▶ **Task prompt**
Tell me how many lines in the data include "cikarang", and keep the reply to that number.

(Data excerpts)

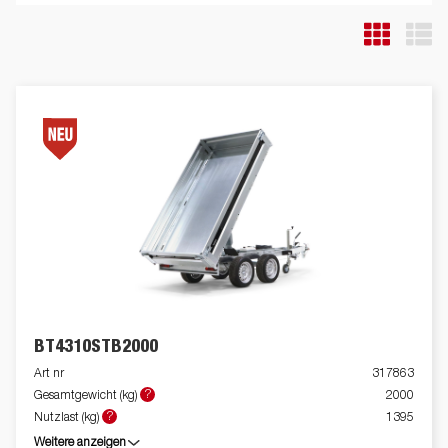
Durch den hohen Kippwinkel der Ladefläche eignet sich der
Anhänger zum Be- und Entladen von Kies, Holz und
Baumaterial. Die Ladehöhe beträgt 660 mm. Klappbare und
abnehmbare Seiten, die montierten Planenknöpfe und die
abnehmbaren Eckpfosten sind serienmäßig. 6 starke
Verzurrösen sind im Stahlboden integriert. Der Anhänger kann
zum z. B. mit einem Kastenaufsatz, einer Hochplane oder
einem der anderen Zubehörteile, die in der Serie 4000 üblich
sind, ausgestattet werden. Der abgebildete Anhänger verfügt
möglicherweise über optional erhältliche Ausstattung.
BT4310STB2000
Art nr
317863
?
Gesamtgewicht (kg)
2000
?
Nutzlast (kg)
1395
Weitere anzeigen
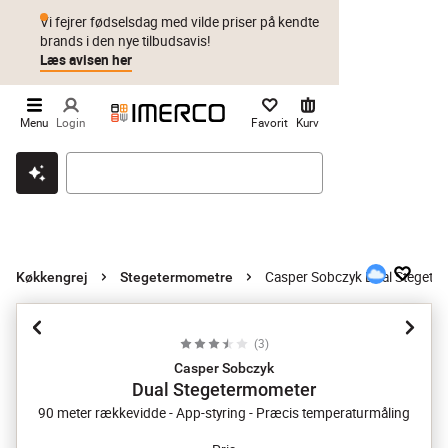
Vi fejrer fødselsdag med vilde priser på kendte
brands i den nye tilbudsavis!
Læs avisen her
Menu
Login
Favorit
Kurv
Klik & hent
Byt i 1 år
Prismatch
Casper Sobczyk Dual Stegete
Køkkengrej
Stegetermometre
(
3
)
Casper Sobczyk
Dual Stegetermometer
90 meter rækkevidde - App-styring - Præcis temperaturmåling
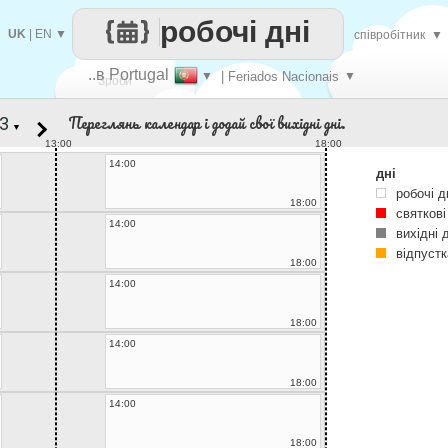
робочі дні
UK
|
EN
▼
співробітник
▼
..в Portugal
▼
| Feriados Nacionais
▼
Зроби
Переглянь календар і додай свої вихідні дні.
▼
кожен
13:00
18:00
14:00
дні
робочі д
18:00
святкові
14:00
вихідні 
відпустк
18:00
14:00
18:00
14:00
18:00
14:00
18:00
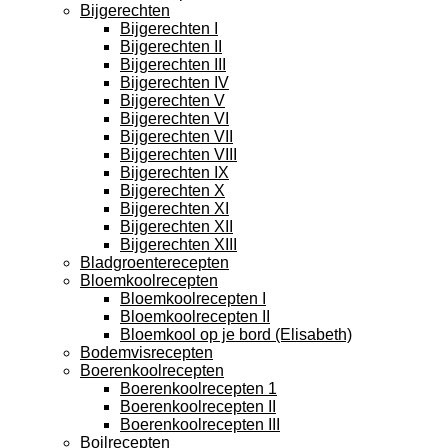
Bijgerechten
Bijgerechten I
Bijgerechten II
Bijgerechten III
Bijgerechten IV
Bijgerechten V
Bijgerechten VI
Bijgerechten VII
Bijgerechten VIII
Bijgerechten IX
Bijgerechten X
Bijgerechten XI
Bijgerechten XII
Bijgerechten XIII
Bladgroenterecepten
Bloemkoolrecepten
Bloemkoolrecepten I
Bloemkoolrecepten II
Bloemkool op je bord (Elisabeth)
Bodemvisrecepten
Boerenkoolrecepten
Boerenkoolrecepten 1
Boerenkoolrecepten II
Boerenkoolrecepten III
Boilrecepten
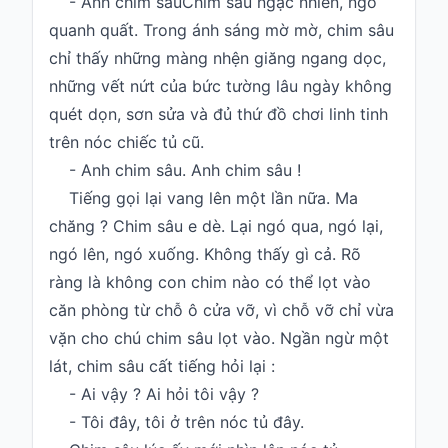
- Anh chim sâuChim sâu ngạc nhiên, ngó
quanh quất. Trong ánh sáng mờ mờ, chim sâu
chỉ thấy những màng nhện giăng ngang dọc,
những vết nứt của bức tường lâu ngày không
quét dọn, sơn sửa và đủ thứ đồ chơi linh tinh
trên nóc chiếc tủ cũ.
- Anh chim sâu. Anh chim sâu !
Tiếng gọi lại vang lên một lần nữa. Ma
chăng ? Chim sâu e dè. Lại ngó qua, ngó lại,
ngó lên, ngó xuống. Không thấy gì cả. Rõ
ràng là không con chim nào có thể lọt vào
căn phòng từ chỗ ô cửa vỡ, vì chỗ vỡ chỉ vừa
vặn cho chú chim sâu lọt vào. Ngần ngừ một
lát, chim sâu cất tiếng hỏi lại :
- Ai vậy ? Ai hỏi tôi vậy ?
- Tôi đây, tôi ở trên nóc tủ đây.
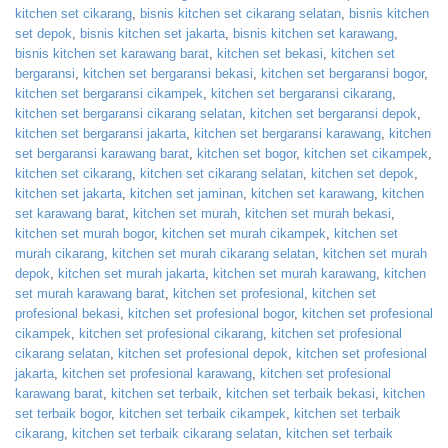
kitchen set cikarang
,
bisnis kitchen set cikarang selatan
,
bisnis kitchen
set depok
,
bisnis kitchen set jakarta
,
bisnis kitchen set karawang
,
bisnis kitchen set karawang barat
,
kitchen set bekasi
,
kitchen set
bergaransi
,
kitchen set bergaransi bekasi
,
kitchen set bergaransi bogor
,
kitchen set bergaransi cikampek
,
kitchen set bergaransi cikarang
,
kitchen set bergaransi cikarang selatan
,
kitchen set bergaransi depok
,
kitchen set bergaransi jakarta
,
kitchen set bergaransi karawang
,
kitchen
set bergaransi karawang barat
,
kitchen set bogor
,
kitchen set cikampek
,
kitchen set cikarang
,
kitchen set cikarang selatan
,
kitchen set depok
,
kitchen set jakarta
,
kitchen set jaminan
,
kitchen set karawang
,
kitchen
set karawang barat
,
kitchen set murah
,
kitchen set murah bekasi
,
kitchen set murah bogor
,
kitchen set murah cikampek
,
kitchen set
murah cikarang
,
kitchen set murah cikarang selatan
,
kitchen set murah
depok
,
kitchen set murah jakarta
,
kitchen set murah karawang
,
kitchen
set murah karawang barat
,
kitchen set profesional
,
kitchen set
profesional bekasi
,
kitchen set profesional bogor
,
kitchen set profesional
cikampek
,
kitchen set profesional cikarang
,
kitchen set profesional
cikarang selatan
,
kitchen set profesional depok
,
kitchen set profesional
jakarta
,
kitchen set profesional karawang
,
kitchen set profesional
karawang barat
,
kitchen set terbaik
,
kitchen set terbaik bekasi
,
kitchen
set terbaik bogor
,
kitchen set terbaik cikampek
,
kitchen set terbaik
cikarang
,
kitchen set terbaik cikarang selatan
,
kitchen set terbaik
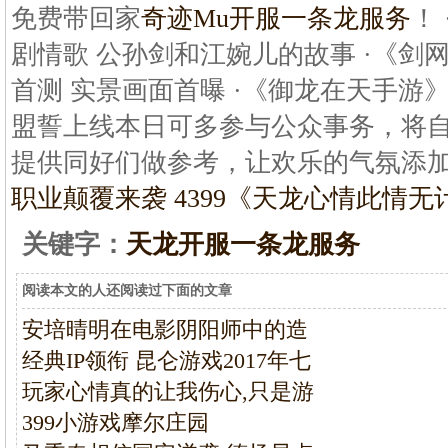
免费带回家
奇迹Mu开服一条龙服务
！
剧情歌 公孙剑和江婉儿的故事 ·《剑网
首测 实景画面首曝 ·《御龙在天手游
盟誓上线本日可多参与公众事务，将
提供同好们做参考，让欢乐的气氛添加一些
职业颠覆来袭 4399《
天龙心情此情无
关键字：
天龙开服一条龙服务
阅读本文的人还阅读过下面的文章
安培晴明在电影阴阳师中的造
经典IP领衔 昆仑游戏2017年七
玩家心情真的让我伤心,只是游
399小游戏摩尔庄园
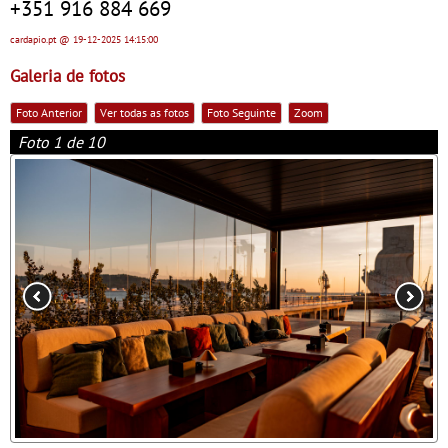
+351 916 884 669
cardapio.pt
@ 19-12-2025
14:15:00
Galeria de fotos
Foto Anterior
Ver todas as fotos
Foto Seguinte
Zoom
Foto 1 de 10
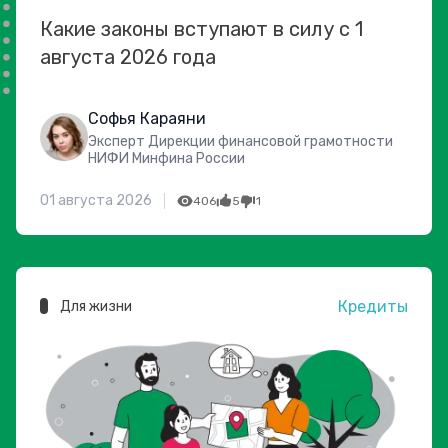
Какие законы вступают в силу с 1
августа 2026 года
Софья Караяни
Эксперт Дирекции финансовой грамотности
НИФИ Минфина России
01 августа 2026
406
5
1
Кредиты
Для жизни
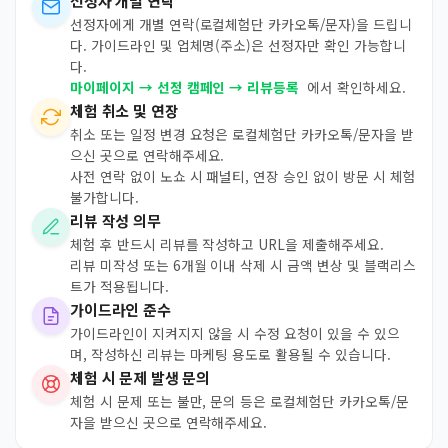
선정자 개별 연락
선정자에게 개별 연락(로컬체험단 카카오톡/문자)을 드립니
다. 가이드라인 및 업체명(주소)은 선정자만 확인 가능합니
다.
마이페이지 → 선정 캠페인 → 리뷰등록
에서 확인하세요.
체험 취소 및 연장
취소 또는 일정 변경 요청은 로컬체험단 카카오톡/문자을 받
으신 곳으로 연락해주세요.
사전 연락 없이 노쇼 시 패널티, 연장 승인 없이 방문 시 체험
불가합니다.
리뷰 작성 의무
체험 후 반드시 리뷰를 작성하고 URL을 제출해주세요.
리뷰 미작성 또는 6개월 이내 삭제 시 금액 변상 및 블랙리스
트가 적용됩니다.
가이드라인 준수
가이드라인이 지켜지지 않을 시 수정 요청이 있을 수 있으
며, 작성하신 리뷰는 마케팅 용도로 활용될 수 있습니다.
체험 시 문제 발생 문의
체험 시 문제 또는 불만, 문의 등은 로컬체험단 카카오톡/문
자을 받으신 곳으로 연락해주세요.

▶ **Solution below**
12